Los intereses contrapuestos del Gobierno, los sindicatos y los empresarios han impedido que la reforma de las pensiones que han acordado -y que firmarán en los próximos días- haya abordado objetivos más ambiciosos, que amplios sectores defienden para afianzar el sistema a largo plazo. El Ejecutivo y los agentes sociales han pactado una serie de medidas sobre la Seguridad Social que, si bien permiten solventar algunos desajustes, dejan pendiente esa actuación de gran calado que diversas instituciones y expertos reclaman como respuesta a la evolución demográfica y el envejecimiento de la población, y que entrañaría iniciativas tan drásticas como el retraso de la edad de jubilación o alguna fórmula para reducir la cuantía de las prestaciones. Pese a todo, el consenso abre la puerta a cambios trascendentales en la pensión de viudedad o la simplificación de regímenes.
Las modificaciones consensuadas han generado críticas desde diversos ámbitos. En unos casos, por considerar que suponen un recorte inasumible -ELA, LAB, un sector de CC OO y otras centrales-; y, en otros, por verlas insuficientes para resolver los problemas que surgirán en el futuro.
Incluso alguna de las partes firmantes del acuerdo no duda en calificarlo de 'mini-reforma'. Sin embargo, tiene un gran mérito, que está en el origen de su limitado alcance a corto plazo: llega avalado por un amplio consenso social.
El documento pone la primera piedra para una reforma radical de las pensiones de viudedad. Además, fija criterios restrictivos para acceder a esta prestación con el fin de evitar picarescas y clarifica el derecho a la misma de las parejas de hecho, que no tendrán que recurrir a los tribunales para conseguirlas a partir de ahora. A largo plazo, anuncia una cambio de la normativa para los nacidos a partir del 1 de enero de 1967, que irá con toda probabilidad a suprimir esa pensión en los casos en que los beneficiarios no la necesiten.
Menos regímenes
Tendrá también una gran importancia en el futuro la decisión de simplificar los regímenes -al final quedarán el 'general' y el de 'autónomos'-, que supondrá variaciones significativas en las cotizaciones de importantes colectivos de trabajadores, como los del sector agrario y los empleados de hogar.

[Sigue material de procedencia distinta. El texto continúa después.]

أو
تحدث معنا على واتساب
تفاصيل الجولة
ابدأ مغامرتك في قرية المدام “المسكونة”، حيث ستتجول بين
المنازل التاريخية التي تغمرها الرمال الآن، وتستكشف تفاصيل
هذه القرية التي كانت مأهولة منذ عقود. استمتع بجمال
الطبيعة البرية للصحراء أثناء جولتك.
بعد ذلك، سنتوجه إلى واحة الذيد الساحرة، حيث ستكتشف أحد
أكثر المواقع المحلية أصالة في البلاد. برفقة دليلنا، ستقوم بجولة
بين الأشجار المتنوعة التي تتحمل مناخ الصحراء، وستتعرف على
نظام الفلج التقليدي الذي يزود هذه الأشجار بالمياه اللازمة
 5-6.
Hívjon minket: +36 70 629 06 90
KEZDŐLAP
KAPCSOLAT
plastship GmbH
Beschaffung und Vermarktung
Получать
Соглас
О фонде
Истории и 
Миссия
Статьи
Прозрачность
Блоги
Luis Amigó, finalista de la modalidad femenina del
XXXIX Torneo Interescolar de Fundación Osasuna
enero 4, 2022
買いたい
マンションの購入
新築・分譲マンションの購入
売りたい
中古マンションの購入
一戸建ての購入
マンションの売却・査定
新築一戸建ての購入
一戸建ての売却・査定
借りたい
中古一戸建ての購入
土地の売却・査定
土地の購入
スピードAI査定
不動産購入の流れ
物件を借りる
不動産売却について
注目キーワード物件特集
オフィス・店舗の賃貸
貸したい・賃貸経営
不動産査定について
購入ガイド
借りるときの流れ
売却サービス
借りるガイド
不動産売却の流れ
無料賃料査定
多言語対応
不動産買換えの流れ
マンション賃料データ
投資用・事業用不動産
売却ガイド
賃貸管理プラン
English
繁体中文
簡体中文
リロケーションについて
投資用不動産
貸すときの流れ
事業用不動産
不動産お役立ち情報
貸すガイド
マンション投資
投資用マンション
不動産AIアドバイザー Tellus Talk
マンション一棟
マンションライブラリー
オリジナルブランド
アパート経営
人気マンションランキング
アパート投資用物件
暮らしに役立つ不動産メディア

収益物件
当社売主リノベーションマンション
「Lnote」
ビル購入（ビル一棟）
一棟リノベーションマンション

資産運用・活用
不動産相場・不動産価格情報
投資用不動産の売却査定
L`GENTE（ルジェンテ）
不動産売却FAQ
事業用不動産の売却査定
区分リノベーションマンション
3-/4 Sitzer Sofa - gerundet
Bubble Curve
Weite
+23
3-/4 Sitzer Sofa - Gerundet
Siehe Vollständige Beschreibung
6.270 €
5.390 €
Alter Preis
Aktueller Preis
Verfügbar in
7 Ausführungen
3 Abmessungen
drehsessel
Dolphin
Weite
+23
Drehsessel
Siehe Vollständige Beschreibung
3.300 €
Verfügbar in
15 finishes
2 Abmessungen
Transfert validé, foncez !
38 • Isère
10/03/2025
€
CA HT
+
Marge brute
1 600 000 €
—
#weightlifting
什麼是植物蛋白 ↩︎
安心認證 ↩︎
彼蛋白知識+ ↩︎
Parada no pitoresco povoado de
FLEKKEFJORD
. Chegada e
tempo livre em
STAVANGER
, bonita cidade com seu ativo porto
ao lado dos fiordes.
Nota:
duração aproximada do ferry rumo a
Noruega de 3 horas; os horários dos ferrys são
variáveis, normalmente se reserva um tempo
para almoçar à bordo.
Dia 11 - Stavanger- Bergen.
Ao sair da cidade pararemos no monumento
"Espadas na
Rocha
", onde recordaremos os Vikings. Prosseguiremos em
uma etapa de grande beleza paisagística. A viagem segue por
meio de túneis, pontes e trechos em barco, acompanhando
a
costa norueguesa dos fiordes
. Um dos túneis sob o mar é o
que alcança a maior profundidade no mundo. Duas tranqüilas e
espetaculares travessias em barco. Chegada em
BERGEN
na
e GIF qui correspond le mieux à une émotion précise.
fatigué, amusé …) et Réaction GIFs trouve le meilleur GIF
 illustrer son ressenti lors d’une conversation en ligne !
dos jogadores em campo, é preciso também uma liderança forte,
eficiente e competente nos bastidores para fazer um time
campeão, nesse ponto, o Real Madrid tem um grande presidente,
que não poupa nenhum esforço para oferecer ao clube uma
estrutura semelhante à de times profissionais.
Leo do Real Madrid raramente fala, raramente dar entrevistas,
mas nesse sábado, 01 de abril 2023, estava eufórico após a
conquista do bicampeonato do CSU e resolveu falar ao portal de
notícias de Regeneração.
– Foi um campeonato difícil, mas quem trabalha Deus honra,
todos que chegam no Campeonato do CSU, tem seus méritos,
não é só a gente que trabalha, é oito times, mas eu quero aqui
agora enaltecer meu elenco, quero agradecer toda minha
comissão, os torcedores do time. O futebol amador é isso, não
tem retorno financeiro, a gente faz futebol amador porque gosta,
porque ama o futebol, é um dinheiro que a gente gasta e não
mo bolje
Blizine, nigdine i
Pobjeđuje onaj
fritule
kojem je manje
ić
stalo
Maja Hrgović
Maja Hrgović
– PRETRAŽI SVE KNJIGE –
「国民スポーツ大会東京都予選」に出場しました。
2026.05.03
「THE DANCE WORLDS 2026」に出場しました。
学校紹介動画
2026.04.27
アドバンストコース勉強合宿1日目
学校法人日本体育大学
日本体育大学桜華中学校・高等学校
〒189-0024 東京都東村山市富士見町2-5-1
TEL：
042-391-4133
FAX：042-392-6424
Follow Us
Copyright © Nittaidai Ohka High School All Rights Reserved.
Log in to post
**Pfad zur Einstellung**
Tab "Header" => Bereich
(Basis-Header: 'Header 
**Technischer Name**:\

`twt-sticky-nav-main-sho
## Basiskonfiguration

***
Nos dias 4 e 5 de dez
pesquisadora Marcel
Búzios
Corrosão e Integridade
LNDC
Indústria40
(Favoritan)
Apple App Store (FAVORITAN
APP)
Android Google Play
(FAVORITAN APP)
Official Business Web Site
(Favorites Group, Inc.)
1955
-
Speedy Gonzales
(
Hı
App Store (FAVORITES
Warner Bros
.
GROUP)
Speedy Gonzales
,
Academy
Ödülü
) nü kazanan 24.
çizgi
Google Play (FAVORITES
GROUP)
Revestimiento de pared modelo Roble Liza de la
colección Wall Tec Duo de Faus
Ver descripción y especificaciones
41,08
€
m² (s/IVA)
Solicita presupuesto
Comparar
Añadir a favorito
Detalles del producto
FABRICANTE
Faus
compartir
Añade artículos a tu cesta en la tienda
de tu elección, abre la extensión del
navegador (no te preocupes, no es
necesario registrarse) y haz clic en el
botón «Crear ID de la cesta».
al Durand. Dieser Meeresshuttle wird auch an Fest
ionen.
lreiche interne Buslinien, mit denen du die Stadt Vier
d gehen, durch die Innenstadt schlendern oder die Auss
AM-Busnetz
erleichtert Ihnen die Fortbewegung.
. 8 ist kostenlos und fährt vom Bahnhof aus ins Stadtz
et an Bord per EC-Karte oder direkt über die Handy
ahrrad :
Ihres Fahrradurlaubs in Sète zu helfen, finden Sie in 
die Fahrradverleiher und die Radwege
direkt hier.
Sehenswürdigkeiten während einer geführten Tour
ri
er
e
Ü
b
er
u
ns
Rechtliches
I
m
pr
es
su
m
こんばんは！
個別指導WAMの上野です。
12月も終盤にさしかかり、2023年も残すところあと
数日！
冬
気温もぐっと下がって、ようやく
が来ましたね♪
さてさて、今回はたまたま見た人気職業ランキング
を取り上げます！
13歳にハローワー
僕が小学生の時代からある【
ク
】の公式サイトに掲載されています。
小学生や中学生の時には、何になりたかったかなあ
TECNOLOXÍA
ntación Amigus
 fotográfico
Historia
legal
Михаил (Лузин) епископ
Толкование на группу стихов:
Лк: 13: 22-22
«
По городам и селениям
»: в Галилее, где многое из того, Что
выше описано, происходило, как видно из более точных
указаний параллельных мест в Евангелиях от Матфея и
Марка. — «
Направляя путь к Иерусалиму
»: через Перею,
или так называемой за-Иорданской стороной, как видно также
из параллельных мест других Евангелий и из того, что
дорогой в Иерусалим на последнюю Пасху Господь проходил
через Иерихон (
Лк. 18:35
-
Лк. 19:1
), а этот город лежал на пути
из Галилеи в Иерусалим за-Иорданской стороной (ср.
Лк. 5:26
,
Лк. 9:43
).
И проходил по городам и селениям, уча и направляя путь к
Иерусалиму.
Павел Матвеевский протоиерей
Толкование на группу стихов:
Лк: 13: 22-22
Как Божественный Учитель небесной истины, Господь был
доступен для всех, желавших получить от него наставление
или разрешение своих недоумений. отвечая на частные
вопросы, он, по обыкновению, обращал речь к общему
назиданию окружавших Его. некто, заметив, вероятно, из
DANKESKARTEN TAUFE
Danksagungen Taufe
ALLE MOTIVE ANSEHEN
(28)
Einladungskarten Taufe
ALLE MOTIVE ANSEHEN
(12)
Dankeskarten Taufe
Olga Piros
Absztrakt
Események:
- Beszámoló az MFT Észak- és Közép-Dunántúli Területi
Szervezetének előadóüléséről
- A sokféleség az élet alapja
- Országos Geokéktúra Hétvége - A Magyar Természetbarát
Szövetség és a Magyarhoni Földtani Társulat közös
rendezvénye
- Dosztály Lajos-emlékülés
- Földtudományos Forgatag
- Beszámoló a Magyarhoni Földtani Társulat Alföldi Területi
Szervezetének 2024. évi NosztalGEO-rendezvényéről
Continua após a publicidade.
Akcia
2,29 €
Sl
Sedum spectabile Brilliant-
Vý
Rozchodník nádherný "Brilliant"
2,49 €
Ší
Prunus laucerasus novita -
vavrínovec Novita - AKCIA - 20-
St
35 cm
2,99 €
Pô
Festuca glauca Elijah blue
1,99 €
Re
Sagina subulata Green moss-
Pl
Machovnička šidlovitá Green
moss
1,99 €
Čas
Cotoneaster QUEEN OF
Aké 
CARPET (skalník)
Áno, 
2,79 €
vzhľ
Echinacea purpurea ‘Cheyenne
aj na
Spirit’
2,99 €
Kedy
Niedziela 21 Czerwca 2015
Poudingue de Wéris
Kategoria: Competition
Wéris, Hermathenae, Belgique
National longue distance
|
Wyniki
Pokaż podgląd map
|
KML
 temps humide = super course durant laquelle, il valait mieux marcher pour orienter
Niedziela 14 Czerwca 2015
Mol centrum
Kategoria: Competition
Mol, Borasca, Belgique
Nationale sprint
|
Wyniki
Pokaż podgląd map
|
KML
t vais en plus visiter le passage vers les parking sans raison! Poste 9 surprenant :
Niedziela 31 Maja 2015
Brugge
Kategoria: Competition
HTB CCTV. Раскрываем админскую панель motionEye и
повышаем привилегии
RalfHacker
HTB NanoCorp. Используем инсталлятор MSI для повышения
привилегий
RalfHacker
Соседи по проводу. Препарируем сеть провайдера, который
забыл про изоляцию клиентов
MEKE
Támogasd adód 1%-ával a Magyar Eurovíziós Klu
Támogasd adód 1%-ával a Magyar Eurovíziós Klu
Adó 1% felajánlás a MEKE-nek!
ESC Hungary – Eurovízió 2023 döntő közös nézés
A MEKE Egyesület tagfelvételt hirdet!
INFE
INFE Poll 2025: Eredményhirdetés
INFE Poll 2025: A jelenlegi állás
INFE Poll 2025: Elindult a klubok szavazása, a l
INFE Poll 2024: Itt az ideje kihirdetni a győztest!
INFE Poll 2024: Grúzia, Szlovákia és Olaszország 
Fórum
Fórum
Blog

También abre la puerta a la reducción de la edad de jubilación de nuevos colectivos con empleos penosos o peligrosos, aunque deberán hacerse antes estudios para determinar su alcance; y 'encarece' el acceso a una prestación pública al exigir 15 años de cotización frente a los 12,5 actuales.
EL CORREO ha contactado con dos partes que sostienen posturas enfrentadas sobre el alcance de la reforma. Por un lado, el secretario confederal de UGT Jesús Pérez, uno de los artífices del acuerdo; y, por otro, Diego Valero, presidente de la consultora de pensiones Novaster, la única independiente de capital español, con una amplia experiencia en esta materia, en la que ha asesorado a algunos países. El primero defiende los cambios como equilibrados y oportunos. El segundo les da la bienvenida, pero considera que se quedan demasiado cortos para lo que reclaman la situación demográfica del país, que elevará sustancialmente el número de pensionistas en el futuro.